Als je het even vraagt aan de mensen die niet te zwaar getroffen werden door de aardbeving, dan brengen de kampen volgens hen weinig goeds met zich. Ten eerste stellen ze zich veel vragen over een deel van de mensen die daar nu nog zitten, al zit een aantal van hen wel degelijk volledig aan de grond en kunnen ze geen kant op. Vooral de mensen die dicht bij zo’n kamp wonen, of er langs moeten op weg van en naar het werk, klagen steen en been: ’s morgens vroeg en ’s avonds laat worden ze er vaak beroofd van hun geld en telefoons. Schoolgaande kinderen zijn dan weer overdag het slachtoffer. Het geeft grote overlast bij de reeds grote verkeerschaos, er is enorme afvalproductie, bovendien wil men graag de pleinen terug om kinderen te laten spelen of naar school te laten gaan, want tot nu toe zijn sommige scholen nog steeds bezet, zoals enkele binnenplaatsen van bedrijven. En je kan je afvragen hoe leefbaar een stad blijft zonder enige open ruimte.

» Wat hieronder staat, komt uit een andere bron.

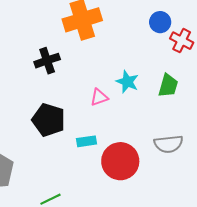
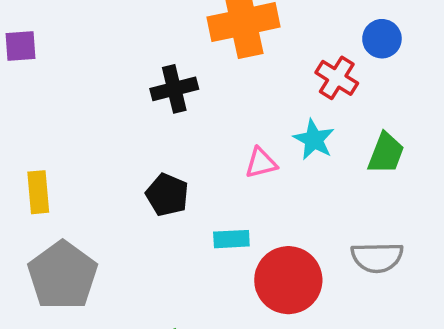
red cross: (182, 41) -> (337, 78), moved
black pentagon: (49, 120) -> (167, 195), size x0.7

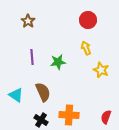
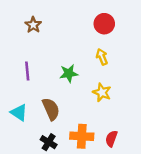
purple line: (32, 57) -> (27, 71), moved
yellow star: (101, 70) -> (102, 92), moved
red semicircle: (106, 117) -> (111, 139), moved

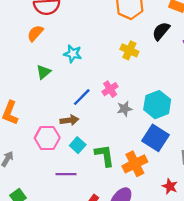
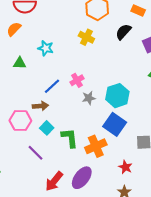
yellow cross: (129, 50) -> (86, 37), moved
green triangle: (44, 72) -> (20, 63), turned 40
purple line: (66, 174) -> (36, 153), turned 42

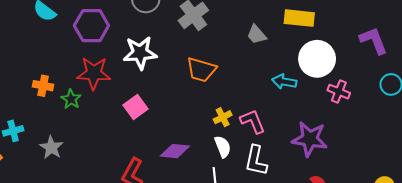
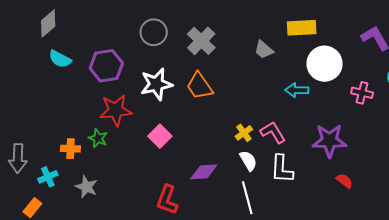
orange trapezoid: (201, 70) -> (199, 86), moved, turned 48
orange cross: (43, 86) -> (70, 149), moved
pink cross: (339, 92) -> (362, 93), moved

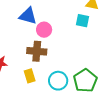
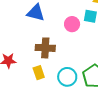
pink circle: (44, 30) -> (72, 24), moved

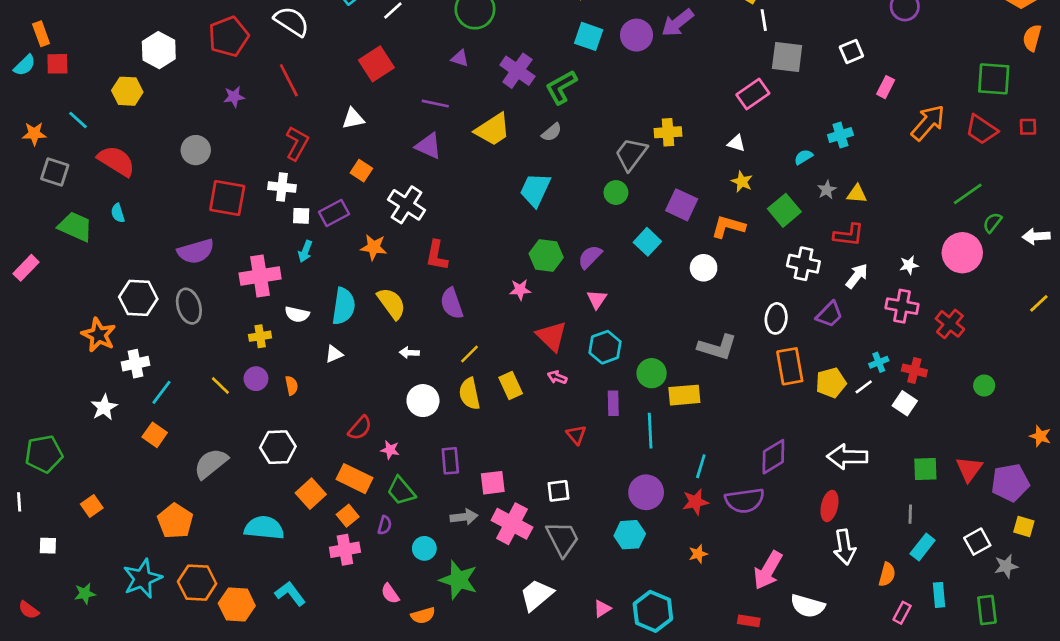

Heel wat buitenlandse organisaties bekijken de kampen enkel als een op zich zelf staande realiteit. Ze zien dan de ontruimingen door het gemeentebestuur van de kampen in Delmas bijvoorbeeld nadrukkelijk als een “wreedaardig ontruimen”. Maar als je onder de zeilen gaat kijken en de vele perverse effecten van langdurige tentenkampen ook in beschouwing neemt, is het niet allemaal zwart/wit. Als je de Haïtiaanse burgers zo in het algemeen hoort dan hebben die weinig bezwaren tegen het ontruimen van die kampen. Soms vinden ze het wel spijtig voor de echte slachtoffers van de aardbeving die nog in zo’n kamp verblijven, maar tegelijkertijd hopen ze dat ook de andere kampen zo snel mogelijk worden ontruimd.